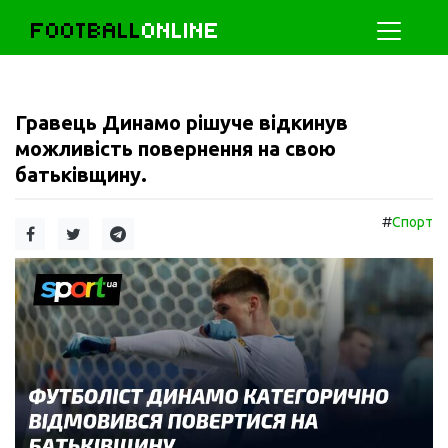
FOOTBALL
ONLINE
Гравець Динамо рішуче відкинув
можливість повернення на свою
батьківщину.
#
Спорт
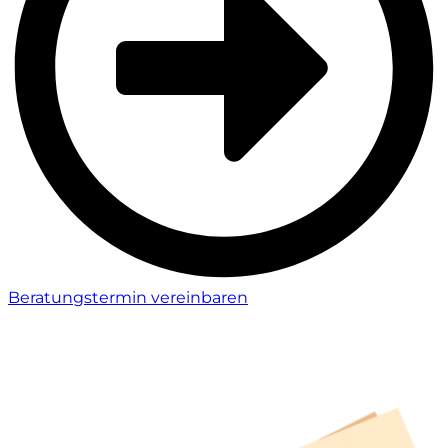
Beratungstermin vereinbaren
________________
**What is needed**
Reproduce, character for character, all of the text read from the records above. Leave the pictures out of your answer.

**Task response**
FOOTBALL
ONLINE
Гравець Динамо рішуче відкинув
можливість повернення на свою
батьківщину.
#
Спорт
Beratungstermin vereinbaren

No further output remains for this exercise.